UK to allow ‘self-driving’ cars on public roads in 2021
The British Department for Transport has announced that hands-free driving would be legalized this year. It will be limited to driving with automated lane-keeping systems at speeds of up to 37 mph (60 km/h) on highways.
The government notes that vehicles fitted with the technology must first receive GB-type approval and that there shouldn’t be any evidence to challenge the vehicle’s ability to self-drive.
Dipping toe in autonomous driving
Following a call for evidence last year, the UK is now declaring Autonomous Lane-Keeping Systems (ALKS) as self-driving technologies. It’s the first step toward autonomous driving in Britain as motorists won’t be required to monitor the road or keep their hands on the wheel.
They must, however, be able to take over within ten seconds. If nothing happens, the vehicle should automatically flash the hazard lights, slow down, and stop. Recent ADAS systems, such as the one found in Mercedes cars, already apply such safety procedures.
Highway at up to 60 km/hour
“This is a major step for the safe use of self-driving vehicles in the UK, making future journeys greener, easier, and more reliable.

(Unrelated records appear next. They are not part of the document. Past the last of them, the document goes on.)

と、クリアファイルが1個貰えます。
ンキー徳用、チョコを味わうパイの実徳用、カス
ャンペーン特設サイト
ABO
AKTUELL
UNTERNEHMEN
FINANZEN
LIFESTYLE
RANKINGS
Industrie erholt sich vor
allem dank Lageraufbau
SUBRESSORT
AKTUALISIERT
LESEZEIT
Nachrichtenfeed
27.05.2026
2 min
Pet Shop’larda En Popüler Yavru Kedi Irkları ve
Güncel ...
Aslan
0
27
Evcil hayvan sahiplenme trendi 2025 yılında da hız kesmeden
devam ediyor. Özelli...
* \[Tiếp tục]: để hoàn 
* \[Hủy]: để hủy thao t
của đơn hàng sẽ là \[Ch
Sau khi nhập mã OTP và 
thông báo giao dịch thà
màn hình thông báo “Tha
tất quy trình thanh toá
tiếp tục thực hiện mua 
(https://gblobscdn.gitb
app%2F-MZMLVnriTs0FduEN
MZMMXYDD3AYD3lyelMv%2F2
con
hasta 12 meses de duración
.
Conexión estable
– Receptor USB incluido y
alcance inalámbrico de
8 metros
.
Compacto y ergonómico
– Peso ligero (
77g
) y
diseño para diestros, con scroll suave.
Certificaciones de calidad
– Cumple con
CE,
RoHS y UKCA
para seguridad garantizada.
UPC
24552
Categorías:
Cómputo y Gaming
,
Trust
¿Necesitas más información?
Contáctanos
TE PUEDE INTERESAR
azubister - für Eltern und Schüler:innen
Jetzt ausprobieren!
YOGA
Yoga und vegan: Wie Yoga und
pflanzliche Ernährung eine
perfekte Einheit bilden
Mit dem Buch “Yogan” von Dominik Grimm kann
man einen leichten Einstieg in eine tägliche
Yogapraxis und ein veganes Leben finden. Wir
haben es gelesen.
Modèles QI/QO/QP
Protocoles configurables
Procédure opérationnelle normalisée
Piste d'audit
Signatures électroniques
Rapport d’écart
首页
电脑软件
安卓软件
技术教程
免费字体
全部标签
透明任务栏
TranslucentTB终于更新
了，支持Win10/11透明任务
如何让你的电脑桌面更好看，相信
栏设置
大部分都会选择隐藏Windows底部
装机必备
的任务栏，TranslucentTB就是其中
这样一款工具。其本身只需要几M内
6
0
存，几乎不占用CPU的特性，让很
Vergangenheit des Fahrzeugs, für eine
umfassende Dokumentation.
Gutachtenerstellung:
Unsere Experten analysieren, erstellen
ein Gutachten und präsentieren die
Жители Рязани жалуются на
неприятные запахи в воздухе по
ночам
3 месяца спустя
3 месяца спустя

But we must ensure that this exciting new tech is deployed safely, which is why we are consulting on what the rules to enable this should look like,” declared Brisith Transport Minister, Rachel Maclean, in a press release.
At the moment, Britain sees ALKS as a way to help driving and increase safety in highway traffic jams, in conjunction with adaptive cruise control. This is why hands-free driving will be limited to speeds of up to 37 mph (60 km/h) on highways.
Motor insurers’ automotive research center, Thatcham Research, warns about the danger of calling such lane-assist systems “self-driving features”, with the risk of making motorists overconfident. Talking to the BBC, analysts from the research center note that ALKS are assisted driving systems that rely on the driver to take back control. The government calling such systems “automated” would confuse customers, who will expect the car to do the driver’s job, which many current models can’t do.